Every record below needs to be set down exactly. Pictures do not belong in the copy.

Source texts of formatted documents

● ● ● ●

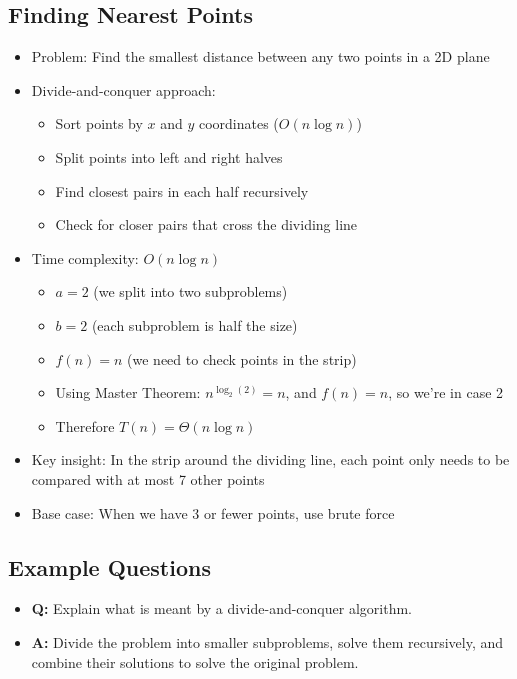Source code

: \documentclass[11pt,a4paper]{article}
\begin{document}
\begin{multicols}{2}
\subsection{Finding Nearest Points}
\begin{itemize}
    \item Problem: Find the smallest distance between any two points in a 2D plane
    \item Divide-and-conquer approach:
    \begin{itemize}
        \item Sort points by $x$ and $y$ coordinates ($O(n \log n)$)
        \item Split points into left and right halves
        \item Find closest pairs in each half recursively
        \item Check for closer pairs that cross the dividing line
    \end{itemize}
    \item Time complexity: $O(n \log n)$
    \begin{itemize}
        \item $a = 2$ (we split into two subproblems)
        \item $b = 2$ (each subproblem is half the size)
        \item $f(n) = n$ (we need to check points in the strip)
        \item Using Master Theorem: $n^{\log_2(2)} = n$, and $f(n) = n$, so we're in case 2
        \item Therefore $T(n) = \Theta(n \log n)$
    \end{itemize}
    \item Key insight: In the strip around the dividing line, each point only needs to be compared with at most 7 other points
    \item Base case: When we have 3 or fewer points, use brute force
\end{itemize}

\subsection{Example Questions}
\begin{itemize}
    \item \textbf{Q:} Explain what is meant by a divide-and-conquer algorithm.
    \item \textbf{A:} Divide the problem into smaller subproblems, solve them recursively, and combine their solutions to solve the original problem.


\end{itemize}
\end{multicols}
\end{document}
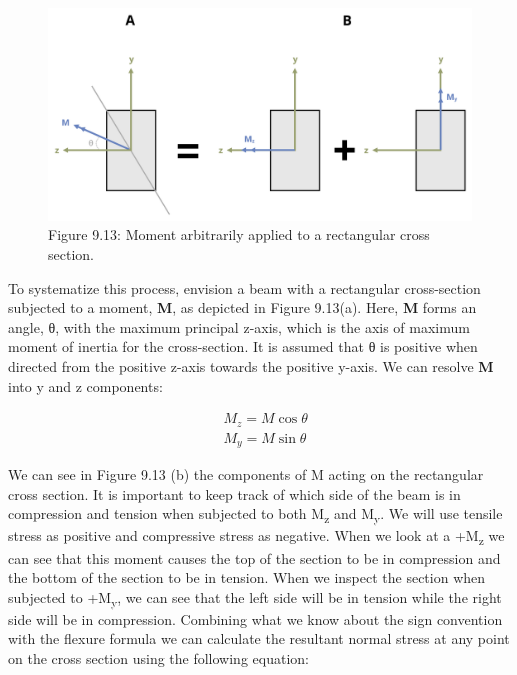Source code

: \documentclass[
  letterpaper,
  DIV=11,
  numbers=noendperiod]{scrreprt}
\begin{document}
\begin{figure}[H]

{\centering \includegraphics{images/CH9 PNGs/Figure 9.13.png}

}

\caption{Figure 9.13: Moment arbitrarily applied to a rectangular cross
section.}

\end{figure}%

To systematize this process, envision a beam with a rectangular
cross-section subjected to a moment, \textbf{M}, as depicted in Figure
9.13(a). Here, \textbf{M} forms an angle, θ, with the maximum principal
z-axis, which is the axis of maximum moment of inertia for the
cross-section. It is assumed that θ is positive when directed from the
positive z-axis towards the positive y-axis. We can resolve \textbf{M}
into y and z components:

\[
\begin{aligned}
& M_z=M \cos \theta \\
& M_y=M \sin \theta
\end{aligned}
\]

We can see in Figure 9.13 (b) the components of M acting on the
rectangular cross section. It is important to keep track of which side
of the beam is in compression and tension when subjected to both
M\textsubscript{z} and M\textsubscript{y}. We will use tensile stress as
positive and compressive stress as negative. When we look at a
+M\textsubscript{z} we can see that this moment causes the top of the
section to be in compression and the bottom of the section to be in
tension. When we inspect the section when subjected to
+M\textsubscript{y}, we can see that the left side will be in tension
while the right side will be in compression. Combining what we know
about the sign convention with the flexure formula we can calculate the
resultant normal stress at any point on the cross section using the
following equation:
\end{document}
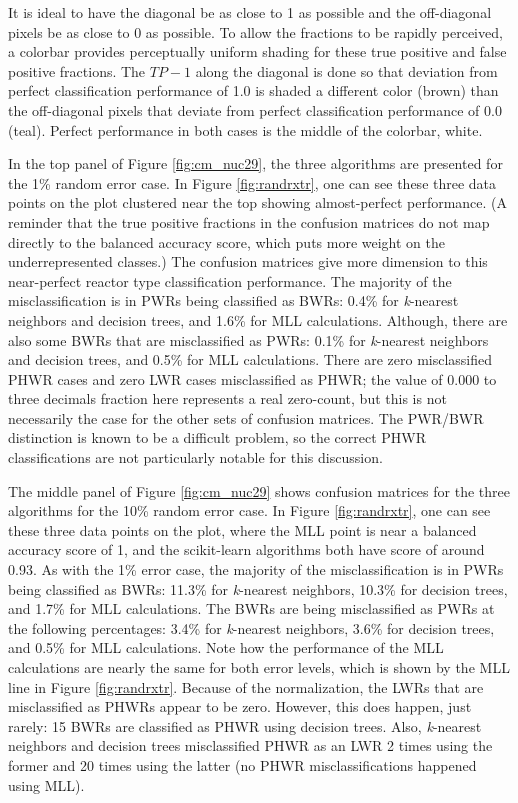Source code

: It is ideal to have the diagonal be as close to 1 as possible and the
off-diagonal pixels be as close to 0 as possible.  To allow the fractions to be
rapidly perceived, a colorbar provides perceptually uniform shading for these
true positive and false positive fractions.  The $TP - 1$ along the diagonal is
done so that deviation from perfect classification performance of 1.0 is shaded
a different color (brown) than the off-diagonal pixels that deviate from
perfect classification performance of 0.0 (teal). Perfect performance in both
cases is the middle of the colorbar, white.  

In the top panel of Figure \ref{fig:cm_nuc29}, the three algorithms are
presented for the 1\% random error case. In Figure \ref{fig:randrxtr}, one can
see these three data points on the plot clustered near the top showing
almost-perfect performance.  (A reminder that the true positive fractions in
the confusion matrices do not map directly to the balanced accuracy score,
which puts more weight on the underrepresented classes.) The confusion matrices
give more dimension to this near-perfect reactor type classification
performance. The majority of the misclassification is in \gls{PWR}s being
classified as \gls{BWR}s: 0.4\% for \textit{k}-nearest neighbors and decision
trees, and 1.6\% for \gls{MLL} calculations. Although, there are also some
\gls{BWR}s that are misclassified as \gls{PWR}s: 0.1\% for \textit{k}-nearest
neighbors and decision trees, and 0.5\% for \gls{MLL} calculations.  There are
zero misclassified \gls{PHWR} cases and zero \gls{LWR} cases misclassified as
\gls{PHWR}; the value of 0.000 to three decimals fraction here represents a
real zero-count, but this is not necessarily the case for the other sets of
confusion matrices.  The \gls{PWR}/\gls{BWR} distinction is known to be a
difficult problem, so the correct \gls{PHWR} classifications are not
particularly notable for this discussion. 

The middle panel of Figure \ref{fig:cm_nuc29} shows confusion matrices for the
three algorithms for the 10\% random error case. In Figure \ref{fig:randrxtr},
one can see these three data points on the plot, where the \gls{MLL} point is
near a balanced accuracy score of 1, and the scikit-learn algorithms both have
score of around 0.93. As with the 1\% error case, the majority of the
misclassification is in \gls{PWR}s being classified as \gls{BWR}s: 11.3\% for
\textit{k}-nearest neighbors, 10.3\% for decision trees, and 1.7\% for
\gls{MLL} calculations.  The \gls{BWR}s are being misclassified as \gls{PWR}s
at the following percentages: 3.4\% for \textit{k}-nearest neighbors, 3.6\% for
decision trees, and 0.5\% for \gls{MLL} calculations. Note how the performance
of the \gls{MLL} calculations are nearly the same for both error levels, which
is shown by the \gls{MLL} line in Figure \ref{fig:randrxtr}. Because of the
normalization, the \gls{LWR}s that are misclassified as \gls{PHWR}s appear to
be zero. However, this does happen, just rarely: 15 \gls{BWR}s are classified
as \gls{PHWR} using decision trees. Also, \textit{k}-nearest neighbors and
decision trees misclassified \gls{PHWR} as an \gls{LWR} 2 times using the
former and 20 times using the latter (no \gls{PHWR} misclassifications happened
using \gls{MLL}).

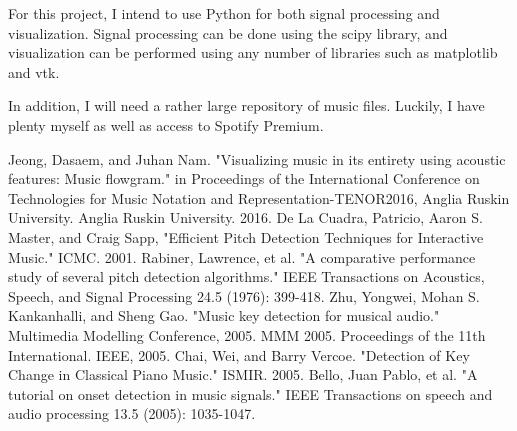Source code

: \documentclass[12pt, a4paper]{article}
\begin{document}
For this project, I intend to use Python for both signal processing and
visualization. Signal processing can be done using the scipy library, and
visualization can be performed using any number of libraries such as
matplotlib and vtk.

In addition, I will need a rather large repository of music files. Luckily,
I have plenty myself as well as access to Spotify Premium.

\begin{thebibliography}{9}
 Jeong, Dasaem, and Juhan Nam. "Visualizing music in its entirety
using acoustic features: Music flowgram." in Proceedings of the International
Conference on Technologies for Music Notation and Representation-TENOR2016,
Anglia Ruskin University. Anglia Ruskin University. 2016.
 De La Cuadra, Patricio, Aaron S. Master, and Craig Sapp,
"Efficient Pitch Detection Techniques for Interactive Music." ICMC. 2001.
 Rabiner, Lawrence, et al. "A comparative performance study of several
pitch detection algorithms." IEEE Transactions on Acoustics, Speech, and Signal
Processing 24.5 (1976): 399-418.
 Zhu, Yongwei, Mohan S. Kankanhalli, and Sheng Gao. "Music key
detection for musical audio." Multimedia Modelling Conference, 2005. MMM 2005.
Proceedings of the 11th International. IEEE, 2005.
 Chai, Wei, and Barry Vercoe. "Detection of Key Change in
Classical Piano Music." ISMIR. 2005.
 Bello, Juan Pablo, et al. "A tutorial on onset detection in
music signals." IEEE Transactions on speech and audio processing 13.5 (2005):
1035-1047.
\end{thebibliography}
\end{document}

● ● ● ●

# Result of the exercise
Source code

: \documentclass[11pt,a4paper]{article}
\begin{document}
\begin{multicols}{2}
\subsection{Finding Nearest Points}
\begin{itemize}
    \item Problem: Find the smallest distance between any two points in a 2D plane
    \item Divide-and-conquer approach:
    \begin{itemize}
        \item Sort points by $x$ and $y$ coordinates ($O(n \log n)$)
        \item Split points into left and right halves
        \item Find closest pairs in each half recursively
        \item Check for closer pairs that cross the dividing line
    \end{itemize}
    \item Time complexity: $O(n \log n)$
    \begin{itemize}
        \item $a = 2$ (we split into two subproblems)
        \item $b = 2$ (each subproblem is half the size)
        \item $f(n) = n$ (we need to check points in the strip)
        \item Using Master Theorem: $n^{\log_2(2)} = n$, and $f(n) = n$, so we're in case 2
        \item Therefore $T(n) = \Theta(n \log n)$
    \end{itemize}
    \item Key insight: In the strip around the dividing line, each point only needs to be compared with at most 7 other points
    \item Base case: When we have 3 or fewer points, use brute force
\end{itemize}

\subsection{Example Questions}
\begin{itemize}
    \item \textbf{Q:} Explain what is meant by a divide-and-conquer algorithm.
    \item \textbf{A:} Divide the problem into smaller subproblems, solve them recursively, and combine their solutions to solve the original problem.


\end{itemize}
\end{multicols}
\end{document}
Source code

: \documentclass[
  letterpaper,
  DIV=11,
  numbers=noendperiod]{scrreprt}
\begin{document}
\begin{figure}[H]

{\centering \includegraphics{images/CH9 PNGs/Figure 9.13.png}

}

\caption{Figure 9.13: Moment arbitrarily applied to a rectangular cross
section.}

\end{figure}%

To systematize this process, envision a beam with a rectangular
cross-section subjected to a moment, \textbf{M}, as depicted in Figure
9.13(a). Here, \textbf{M} forms an angle, θ, with the maximum principal
z-axis, which is the axis of maximum moment of inertia for the
cross-section. It is assumed that θ is positive when directed from the
positive z-axis towards the positive y-axis. We can resolve \textbf{M}
into y and z components:

\[
\begin{aligned}
& M_z=M \cos \theta \\
& M_y=M \sin \theta
\end{aligned}
\]

We can see in Figure 9.13 (b) the components of M acting on the
rectangular cross section. It is important to keep track of which side
of the beam is in compression and tension when subjected to both
M\textsubscript{z} and M\textsubscript{y}. We will use tensile stress as
positive and compressive stress as negative. When we look at a
+M\textsubscript{z} we can see that this moment causes the top of the
section to be in compression and the bottom of the section to be in
tension. When we inspect the section when subjected to
+M\textsubscript{y}, we can see that the left side will be in tension
while the right side will be in compression. Combining what we know
about the sign convention with the flexure formula we can calculate the
resultant normal stress at any point on the cross section using the
following equation:
\end{document}
Source code

: It is ideal to have the diagonal be as close to 1 as possible and the
off-diagonal pixels be as close to 0 as possible.  To allow the fractions to be
rapidly perceived, a colorbar provides perceptually uniform shading for these
true positive and false positive fractions.  The $TP - 1$ along the diagonal is
done so that deviation from perfect classification performance of 1.0 is shaded
a different color (brown) than the off-diagonal pixels that deviate from
perfect classification performance of 0.0 (teal). Perfect performance in both
cases is the middle of the colorbar, white.  

In the top panel of Figure \ref{fig:cm_nuc29}, the three algorithms are
presented for the 1\% random error case. In Figure \ref{fig:randrxtr}, one can
see these three data points on the plot clustered near the top showing
almost-perfect performance.  (A reminder that the true positive fractions in
the confusion matrices do not map directly to the balanced accuracy score,
which puts more weight on the underrepresented classes.) The confusion matrices
give more dimension to this near-perfect reactor type classification
performance. The majority of the misclassification is in \gls{PWR}s being
classified as \gls{BWR}s: 0.4\% for \textit{k}-nearest neighbors and decision
trees, and 1.6\% for \gls{MLL} calculations. Although, there are also some
\gls{BWR}s that are misclassified as \gls{PWR}s: 0.1\% for \textit{k}-nearest
neighbors and decision trees, and 0.5\% for \gls{MLL} calculations.  There are
zero misclassified \gls{PHWR} cases and zero \gls{LWR} cases misclassified as
\gls{PHWR}; the value of 0.000 to three decimals fraction here represents a
real zero-count, but this is not necessarily the case for the other sets of
confusion matrices.  The \gls{PWR}/\gls{BWR} distinction is known to be a
difficult problem, so the correct \gls{PHWR} classifications are not
particularly notable for this discussion. 

The middle panel of Figure \ref{fig:cm_nuc29} shows confusion matrices for the
three algorithms for the 10\% random error case. In Figure \ref{fig:randrxtr},
one can see these three data points on the plot, where the \gls{MLL} point is
near a balanced accuracy score of 1, and the scikit-learn algorithms both have
score of around 0.93. As with the 1\% error case, the majority of the
misclassification is in \gls{PWR}s being classified as \gls{BWR}s: 11.3\% for
\textit{k}-nearest neighbors, 10.3\% for decision trees, and 1.7\% for
\gls{MLL} calculations.  The \gls{BWR}s are being misclassified as \gls{PWR}s
at the following percentages: 3.4\% for \textit{k}-nearest neighbors, 3.6\% for
decision trees, and 0.5\% for \gls{MLL} calculations. Note how the performance
of the \gls{MLL} calculations are nearly the same for both error levels, which
is shown by the \gls{MLL} line in Figure \ref{fig:randrxtr}. Because of the
normalization, the \gls{LWR}s that are misclassified as \gls{PHWR}s appear to
be zero. However, this does happen, just rarely: 15 \gls{BWR}s are classified
as \gls{PHWR} using decision trees. Also, \textit{k}-nearest neighbors and
decision trees misclassified \gls{PHWR} as an \gls{LWR} 2 times using the
former and 20 times using the latter (no \gls{PHWR} misclassifications happened
using \gls{MLL}).

Source code

: \documentclass[12pt, a4paper]{article}
\begin{document}
For this project, I intend to use Python for both signal processing and
visualization. Signal processing can be done using the scipy library, and
visualization can be performed using any number of libraries such as
matplotlib and vtk.

In addition, I will need a rather large repository of music files. Luckily,
I have plenty myself as well as access to Spotify Premium.

\begin{thebibliography}{9}
 Jeong, Dasaem, and Juhan Nam. "Visualizing music in its entirety
using acoustic features: Music flowgram." in Proceedings of the International
Conference on Technologies for Music Notation and Representation-TENOR2016,
Anglia Ruskin University. Anglia Ruskin University. 2016.
 De La Cuadra, Patricio, Aaron S. Master, and Craig Sapp,
"Efficient Pitch Detection Techniques for Interactive Music." ICMC. 2001.
 Rabiner, Lawrence, et al. "A comparative performance study of several
pitch detection algorithms." IEEE Transactions on Acoustics, Speech, and Signal
Processing 24.5 (1976): 399-418.
 Zhu, Yongwei, Mohan S. Kankanhalli, and Sheng Gao. "Music key
detection for musical audio." Multimedia Modelling Conference, 2005. MMM 2005.
Proceedings of the 11th International. IEEE, 2005.
 Chai, Wei, and Barry Vercoe. "Detection of Key Change in
Classical Piano Music." ISMIR. 2005.
 Bello, Juan Pablo, et al. "A tutorial on onset detection in
music signals." IEEE Transactions on speech and audio processing 13.5 (2005):
1035-1047.
\end{thebibliography}
\end{document}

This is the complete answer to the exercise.